[DATA TO PROCESS — start]

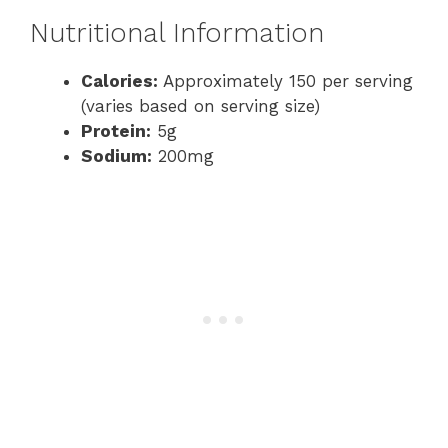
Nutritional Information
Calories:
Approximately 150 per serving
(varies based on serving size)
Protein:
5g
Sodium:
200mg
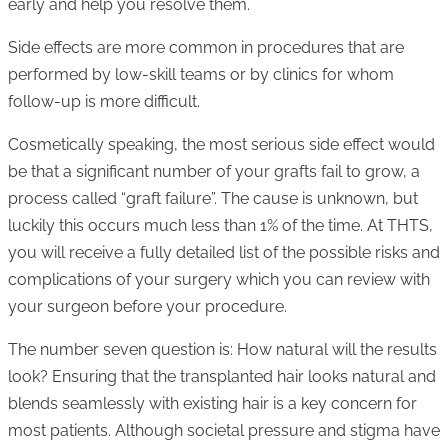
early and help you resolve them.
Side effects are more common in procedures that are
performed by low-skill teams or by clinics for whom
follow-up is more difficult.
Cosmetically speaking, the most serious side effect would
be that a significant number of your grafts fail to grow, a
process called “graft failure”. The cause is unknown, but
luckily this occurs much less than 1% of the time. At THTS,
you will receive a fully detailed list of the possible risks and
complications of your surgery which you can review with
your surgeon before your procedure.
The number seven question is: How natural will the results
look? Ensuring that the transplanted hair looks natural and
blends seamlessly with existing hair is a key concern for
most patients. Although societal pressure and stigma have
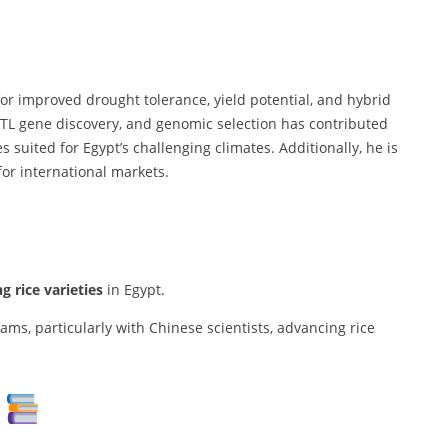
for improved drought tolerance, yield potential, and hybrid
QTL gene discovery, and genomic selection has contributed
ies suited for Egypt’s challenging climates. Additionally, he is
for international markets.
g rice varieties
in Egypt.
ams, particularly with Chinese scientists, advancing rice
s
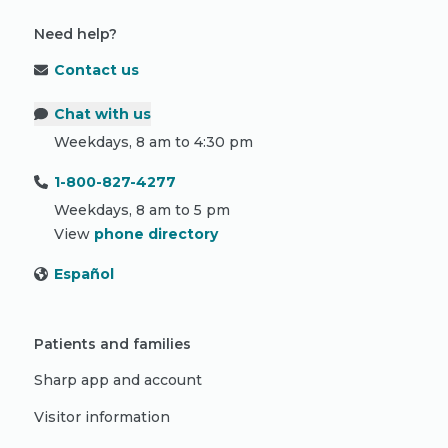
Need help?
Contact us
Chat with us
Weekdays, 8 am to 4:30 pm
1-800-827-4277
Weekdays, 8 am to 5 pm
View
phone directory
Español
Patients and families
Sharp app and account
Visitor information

[DATA TO PROCESS — finish]
[DATA TO PROCESS — start]

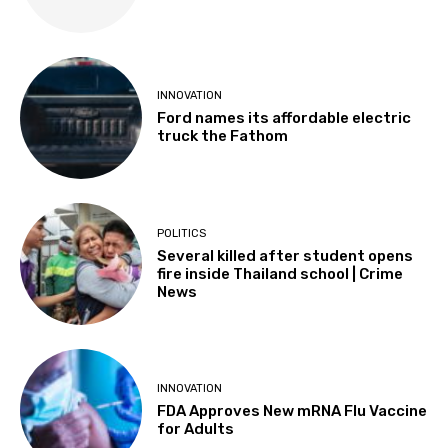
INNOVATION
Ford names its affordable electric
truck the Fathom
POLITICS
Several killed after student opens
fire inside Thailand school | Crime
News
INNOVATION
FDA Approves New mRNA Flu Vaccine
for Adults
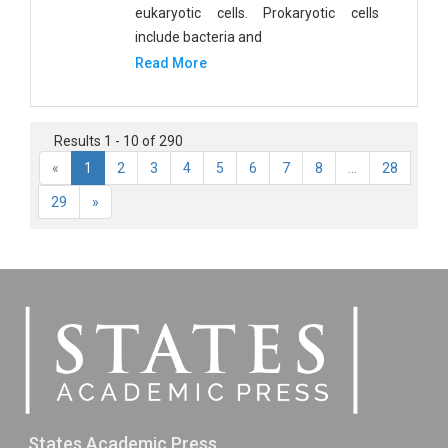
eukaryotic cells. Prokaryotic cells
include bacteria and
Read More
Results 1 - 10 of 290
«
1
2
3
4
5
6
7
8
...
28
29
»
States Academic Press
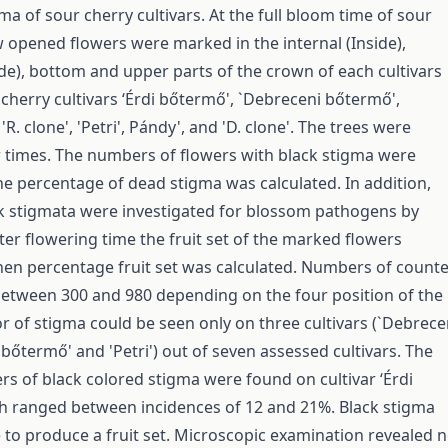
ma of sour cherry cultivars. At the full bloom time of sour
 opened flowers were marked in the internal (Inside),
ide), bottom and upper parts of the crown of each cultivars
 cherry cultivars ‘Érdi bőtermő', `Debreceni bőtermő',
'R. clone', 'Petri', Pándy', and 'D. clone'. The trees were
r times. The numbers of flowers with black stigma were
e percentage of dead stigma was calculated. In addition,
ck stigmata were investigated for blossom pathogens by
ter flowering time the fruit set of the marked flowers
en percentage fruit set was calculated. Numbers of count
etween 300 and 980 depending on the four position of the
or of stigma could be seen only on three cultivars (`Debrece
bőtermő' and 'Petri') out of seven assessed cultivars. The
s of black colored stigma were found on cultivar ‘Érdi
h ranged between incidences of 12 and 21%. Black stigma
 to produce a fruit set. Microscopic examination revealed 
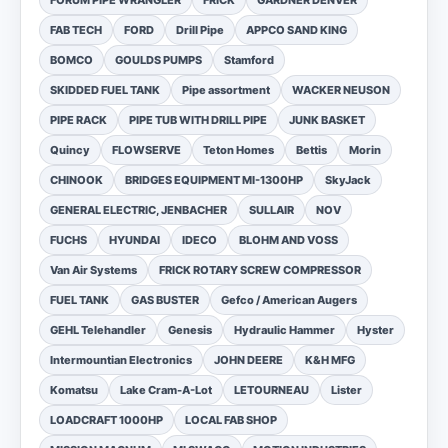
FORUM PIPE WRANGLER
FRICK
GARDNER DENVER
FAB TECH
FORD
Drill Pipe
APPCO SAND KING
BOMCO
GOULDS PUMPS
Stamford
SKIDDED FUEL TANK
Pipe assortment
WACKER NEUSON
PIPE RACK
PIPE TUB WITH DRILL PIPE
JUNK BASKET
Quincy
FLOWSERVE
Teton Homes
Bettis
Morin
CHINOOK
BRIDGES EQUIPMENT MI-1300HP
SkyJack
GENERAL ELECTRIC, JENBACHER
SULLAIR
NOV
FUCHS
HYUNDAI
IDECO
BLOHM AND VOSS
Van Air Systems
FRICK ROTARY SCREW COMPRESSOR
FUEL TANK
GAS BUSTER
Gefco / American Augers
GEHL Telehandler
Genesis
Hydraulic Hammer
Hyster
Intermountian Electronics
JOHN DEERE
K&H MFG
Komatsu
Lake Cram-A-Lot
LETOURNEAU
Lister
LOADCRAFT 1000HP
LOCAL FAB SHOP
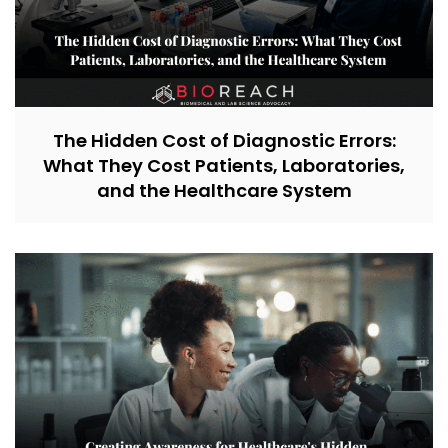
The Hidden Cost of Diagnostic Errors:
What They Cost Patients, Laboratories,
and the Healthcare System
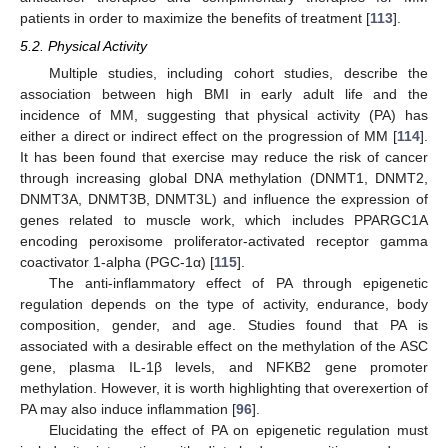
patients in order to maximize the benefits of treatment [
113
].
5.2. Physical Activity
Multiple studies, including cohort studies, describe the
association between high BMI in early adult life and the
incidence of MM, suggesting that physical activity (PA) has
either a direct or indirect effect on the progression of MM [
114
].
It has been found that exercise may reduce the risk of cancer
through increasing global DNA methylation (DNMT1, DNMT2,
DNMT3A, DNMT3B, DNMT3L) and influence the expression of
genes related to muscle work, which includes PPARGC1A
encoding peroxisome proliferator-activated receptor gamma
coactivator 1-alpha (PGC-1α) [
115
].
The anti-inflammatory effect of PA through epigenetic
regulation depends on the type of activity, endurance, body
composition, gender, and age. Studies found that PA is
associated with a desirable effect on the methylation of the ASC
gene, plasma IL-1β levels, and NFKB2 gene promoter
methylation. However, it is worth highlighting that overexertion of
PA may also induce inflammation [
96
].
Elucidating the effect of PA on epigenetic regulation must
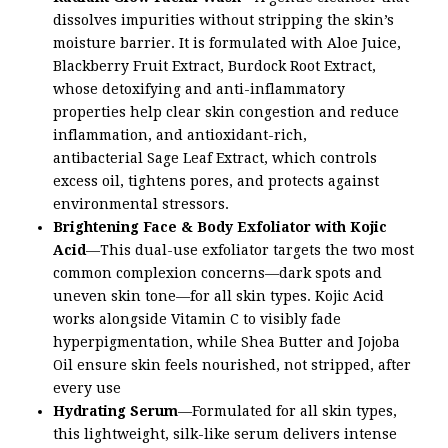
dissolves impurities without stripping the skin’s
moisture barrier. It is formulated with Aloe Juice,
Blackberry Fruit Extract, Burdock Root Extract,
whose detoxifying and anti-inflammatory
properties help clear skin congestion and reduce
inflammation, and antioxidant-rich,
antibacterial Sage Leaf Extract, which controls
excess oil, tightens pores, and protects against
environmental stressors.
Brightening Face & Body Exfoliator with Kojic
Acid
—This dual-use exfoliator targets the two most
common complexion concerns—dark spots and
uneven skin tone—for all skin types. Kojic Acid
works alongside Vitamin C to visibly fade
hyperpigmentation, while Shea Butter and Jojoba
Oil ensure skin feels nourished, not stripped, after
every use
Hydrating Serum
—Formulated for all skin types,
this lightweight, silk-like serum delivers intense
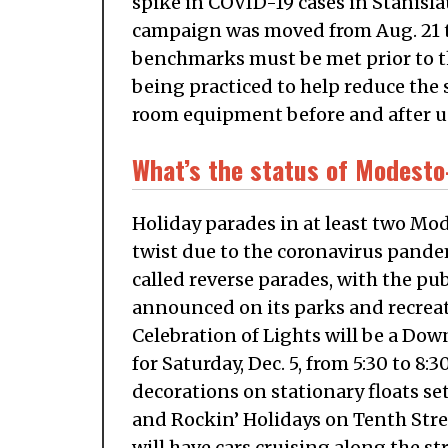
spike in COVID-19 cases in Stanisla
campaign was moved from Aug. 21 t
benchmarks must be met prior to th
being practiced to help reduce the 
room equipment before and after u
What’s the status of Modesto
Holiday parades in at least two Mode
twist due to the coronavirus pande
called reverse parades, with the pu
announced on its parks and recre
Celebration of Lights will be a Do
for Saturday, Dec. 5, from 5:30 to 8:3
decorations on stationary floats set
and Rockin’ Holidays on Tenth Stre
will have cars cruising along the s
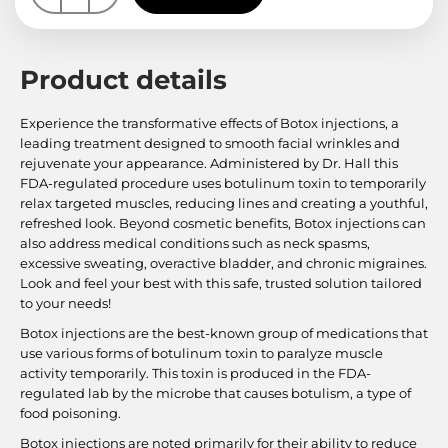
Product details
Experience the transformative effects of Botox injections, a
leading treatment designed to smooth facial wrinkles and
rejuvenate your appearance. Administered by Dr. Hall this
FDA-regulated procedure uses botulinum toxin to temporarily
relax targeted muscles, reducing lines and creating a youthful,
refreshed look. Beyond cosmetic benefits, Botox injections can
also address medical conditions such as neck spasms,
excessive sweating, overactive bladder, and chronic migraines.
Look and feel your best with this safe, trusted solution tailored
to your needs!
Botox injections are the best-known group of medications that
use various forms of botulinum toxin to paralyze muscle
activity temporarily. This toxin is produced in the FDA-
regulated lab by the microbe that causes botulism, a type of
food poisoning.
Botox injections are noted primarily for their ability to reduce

[DATA TO PROCESS — finish]
[DATA TO PROCESS — start]

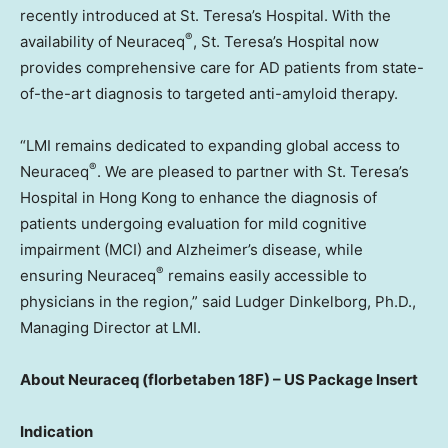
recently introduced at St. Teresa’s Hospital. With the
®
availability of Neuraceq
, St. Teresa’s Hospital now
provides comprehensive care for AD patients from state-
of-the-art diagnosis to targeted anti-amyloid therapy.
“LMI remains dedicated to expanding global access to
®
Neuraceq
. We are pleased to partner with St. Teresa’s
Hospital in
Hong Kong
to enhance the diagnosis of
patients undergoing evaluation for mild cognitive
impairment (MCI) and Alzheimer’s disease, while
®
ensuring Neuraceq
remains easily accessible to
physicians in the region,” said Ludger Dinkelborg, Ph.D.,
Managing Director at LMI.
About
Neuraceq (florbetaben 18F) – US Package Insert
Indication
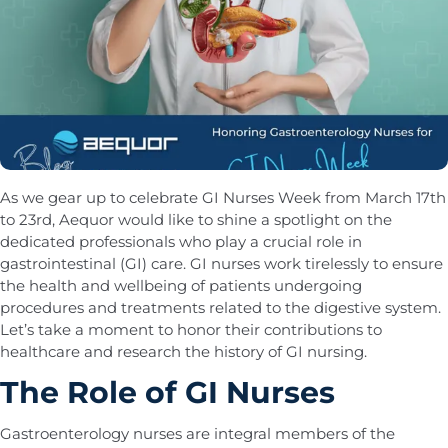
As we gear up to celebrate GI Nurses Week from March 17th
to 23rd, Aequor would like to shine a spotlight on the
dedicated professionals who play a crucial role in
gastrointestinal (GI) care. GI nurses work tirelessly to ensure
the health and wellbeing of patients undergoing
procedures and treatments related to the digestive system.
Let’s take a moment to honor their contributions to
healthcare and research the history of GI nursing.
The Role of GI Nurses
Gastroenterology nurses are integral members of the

[DATA TO PROCESS — finish]

TASK ITEM:
In the listing, find each line with the string "parades" and copy it.

TASK ANSWER:
Holiday parades in at least two Mode
called reverse parades, with the pu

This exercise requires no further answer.